Why You Should Never Assume in Sales…
Friday, December 14th, 2012
His request approved, the RNN photographer called the local airport to charter a flight. He was told a Cessna 172 would be waiting, and on arrival at the airfield, he spotted one warming up.
Carrying his leather bag, he jumped in, slammed the door and blurted, “Let's go.” The pilot dutifully taxied and took off. Once airborne, the photographer instructed the pilot to fly low over the valley so he could get some pictures of the fires on the hillsides. The surprised pilot asked why.
“I thought you knew I'm an RNN photographer and I need some close up shots.”
The pilot got real quiet and then fearfully stammered, “So, what you're telling me is…you're NOT my flight instructor?”
Assuming is always a very foolish thing for people to do, especially salespeople. The old saying is, when you assume you make an “ass” of “u” and “me,” and it’s true! Here, are several things you should never assume as a professional salesperson.
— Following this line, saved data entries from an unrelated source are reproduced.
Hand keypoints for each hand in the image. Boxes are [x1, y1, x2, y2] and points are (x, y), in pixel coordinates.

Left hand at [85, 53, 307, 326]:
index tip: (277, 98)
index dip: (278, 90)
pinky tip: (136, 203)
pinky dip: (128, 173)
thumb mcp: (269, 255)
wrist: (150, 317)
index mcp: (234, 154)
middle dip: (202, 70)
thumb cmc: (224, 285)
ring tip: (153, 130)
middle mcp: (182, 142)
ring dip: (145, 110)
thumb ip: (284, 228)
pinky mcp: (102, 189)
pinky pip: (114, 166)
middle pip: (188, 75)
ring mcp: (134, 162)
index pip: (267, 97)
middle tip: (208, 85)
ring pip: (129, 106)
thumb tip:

The customer can't afford it – A long time ago my job was inspecting houses for termite activity for a national company whose name you would know. One day I was doing annual customer checkups in a poor inner-city neighborhood. A lady next door spoke up and asked me to check her house for termites, although she wasn’t a customer of my company.
Although I had a full schedule and it was over 100 degrees that day, I agreed and did discover termites infesting the subfloor in her crawlspace. I told what I found and she asked how much it would cost to treat the house and stop the infestation. Assuming she couldn’t afford it anyway, I threw her an off-the-cuff price.
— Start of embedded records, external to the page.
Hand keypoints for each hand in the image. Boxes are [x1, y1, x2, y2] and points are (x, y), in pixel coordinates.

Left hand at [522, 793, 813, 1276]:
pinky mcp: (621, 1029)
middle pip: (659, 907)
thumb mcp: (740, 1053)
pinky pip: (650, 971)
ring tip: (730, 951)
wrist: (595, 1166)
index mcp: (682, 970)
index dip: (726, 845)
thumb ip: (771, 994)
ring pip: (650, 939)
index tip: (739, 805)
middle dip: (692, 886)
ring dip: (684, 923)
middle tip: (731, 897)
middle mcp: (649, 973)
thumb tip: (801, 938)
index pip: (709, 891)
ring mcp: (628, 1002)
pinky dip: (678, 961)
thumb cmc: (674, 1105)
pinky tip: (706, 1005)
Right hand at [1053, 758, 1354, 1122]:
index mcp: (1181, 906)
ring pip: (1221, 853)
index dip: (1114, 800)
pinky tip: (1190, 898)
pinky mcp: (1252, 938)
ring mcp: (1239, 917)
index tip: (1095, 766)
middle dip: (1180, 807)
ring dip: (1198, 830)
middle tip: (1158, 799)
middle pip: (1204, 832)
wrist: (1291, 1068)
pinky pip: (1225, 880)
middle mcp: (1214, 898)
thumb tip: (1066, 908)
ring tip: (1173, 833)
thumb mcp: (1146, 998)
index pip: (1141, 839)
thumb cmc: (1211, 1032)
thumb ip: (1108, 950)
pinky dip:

She asked me to wait on the porch and then returned with the cash in her hand. I sure learned a valuable lesson that hot August day…not to assume or pre-judge anybody.
The customer won't buy it – In the ‘70’s I was a sales manager at a food brokerage company. We hired Jack, a college student, to call on very small stores, providing good will and issuing credits for damaged merchandise.
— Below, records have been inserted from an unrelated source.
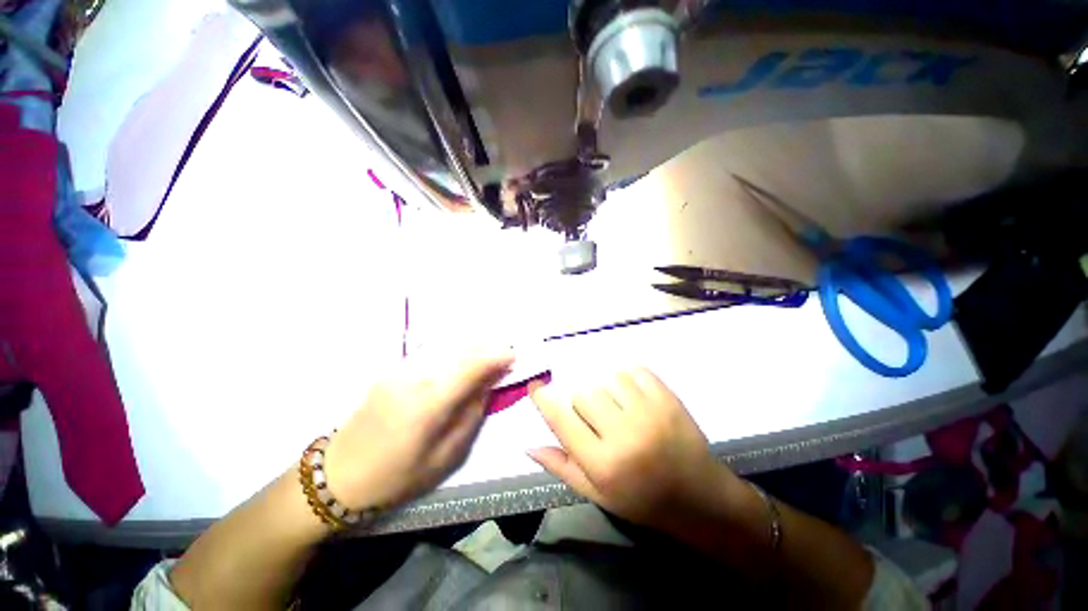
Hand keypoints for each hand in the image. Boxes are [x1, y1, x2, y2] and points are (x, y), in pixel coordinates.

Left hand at [323, 348, 513, 509]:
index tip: (515, 354)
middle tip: (507, 347)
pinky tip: (464, 353)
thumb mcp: (445, 455)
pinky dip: (454, 349)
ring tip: (491, 347)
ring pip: (446, 346)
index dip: (496, 356)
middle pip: (460, 349)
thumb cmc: (397, 475)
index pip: (471, 366)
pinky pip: (432, 351)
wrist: (338, 474)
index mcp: (428, 403)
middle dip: (488, 345)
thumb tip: (488, 384)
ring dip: (472, 344)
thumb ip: (471, 414)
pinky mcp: (393, 369)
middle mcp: (414, 377)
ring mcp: (400, 369)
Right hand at [528, 368, 740, 530]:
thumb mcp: (597, 493)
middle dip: (583, 403)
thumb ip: (562, 467)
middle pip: (584, 393)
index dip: (544, 400)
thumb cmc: (642, 500)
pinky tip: (634, 395)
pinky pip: (635, 371)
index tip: (536, 387)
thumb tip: (528, 446)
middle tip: (597, 418)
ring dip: (606, 389)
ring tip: (618, 407)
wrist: (699, 498)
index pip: (562, 420)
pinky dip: (628, 378)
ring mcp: (649, 413)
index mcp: (603, 463)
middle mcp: (624, 434)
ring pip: (608, 378)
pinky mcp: (668, 399)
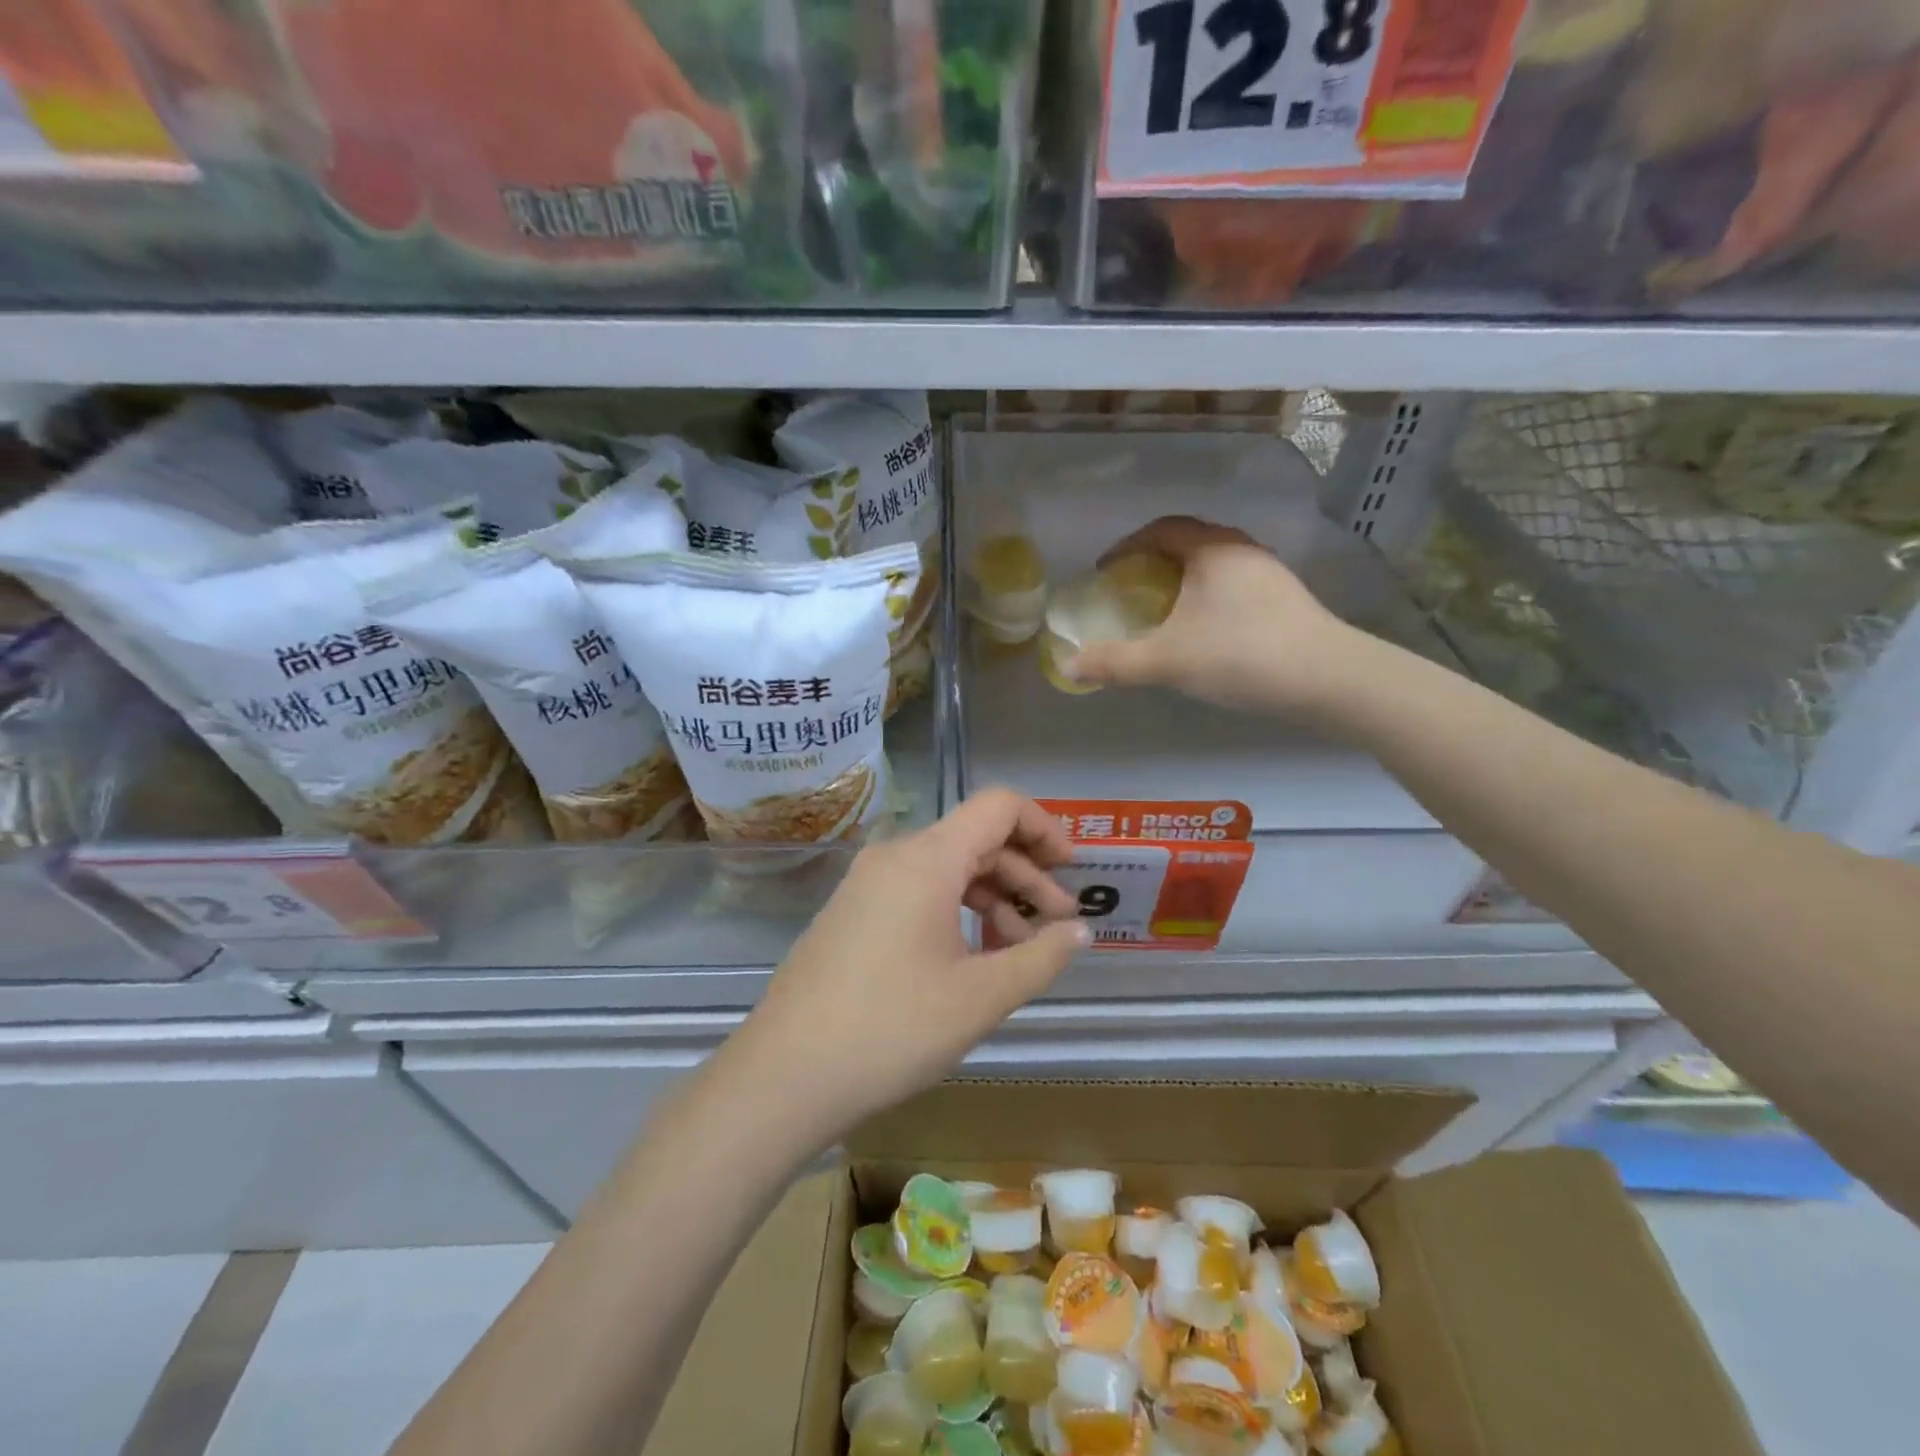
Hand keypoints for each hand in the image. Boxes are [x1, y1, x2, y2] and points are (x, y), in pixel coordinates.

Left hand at [727, 789, 1089, 1140]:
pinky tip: (971, 962)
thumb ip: (1040, 956)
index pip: (998, 806)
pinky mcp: (852, 913)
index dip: (1044, 827)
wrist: (784, 1074)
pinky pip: (917, 893)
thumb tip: (1081, 932)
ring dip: (992, 899)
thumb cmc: (892, 1028)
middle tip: (1058, 925)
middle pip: (975, 839)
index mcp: (927, 858)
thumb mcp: (981, 996)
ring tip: (1017, 953)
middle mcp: (895, 856)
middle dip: (1025, 876)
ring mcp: (867, 884)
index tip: (1071, 871)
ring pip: (947, 870)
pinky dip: (956, 913)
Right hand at [1063, 515, 1356, 714]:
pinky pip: (1233, 584)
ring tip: (1163, 608)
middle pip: (1188, 541)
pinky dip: (1207, 595)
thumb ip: (1115, 663)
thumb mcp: (1167, 661)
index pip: (1161, 530)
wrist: (1328, 678)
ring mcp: (1269, 573)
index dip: (1127, 546)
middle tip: (1129, 588)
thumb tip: (1067, 667)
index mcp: (1211, 549)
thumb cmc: (1240, 655)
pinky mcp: (1285, 598)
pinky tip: (1203, 628)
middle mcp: (1241, 549)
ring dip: (1183, 578)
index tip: (1105, 571)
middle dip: (1153, 560)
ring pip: (1214, 563)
Our company didn’t try to sell display-quantities to stores this small, but Jack wanted to try, as he would be there anyway. I told him to go for it, not expecting any results. He shocked everybody with some very respectable orders, and was offered a full-time job with that firm upon graduating college. After watching Jack I was reminded once again not to assume that customers wouldn’t buy.
The customer doesn't get it – In the following decade, as a self-employed mutual fund sales rep, I got a call from a man who wanted to talk about rolling his company retirement into a particular fund I represented.
Seeing the neighborhood where he lived in total disrepair, the closer I got to his house the more depressed I became. I couldn’t imagine him understanding how investments like these worked.
After talking with him for just a few minutes, I discovered he had an MBA degree and probably knew more about these funds than I did. As I sheepishly completed the paperwork it dawned on me I wasn’t the center of the universe. That day I stopped assuming the customer doesn’t get it.
The customer won't buy more than one – I was head sales trainer for new employees for a large company for 10 years, and have always believed that no sale is too small. One of my favorite classroom quotes was, “Don’t turn down nothin’ but your collar.”
After one of my workshops, I received a call from an attending sales reps who shared a story about calling on a guy who did business with him, and then bought the same service for 22 other properties he owned in that town. This rep was so excited, he just kept saying, “I never dreamed he would buy more than one.” I learned from him to stop assuming how many the customer would buy.
Regardless whether you think they can’t afford it, or won’t buy it, or can’t understand it, or aren’t capable of buying more than one… Never Assume.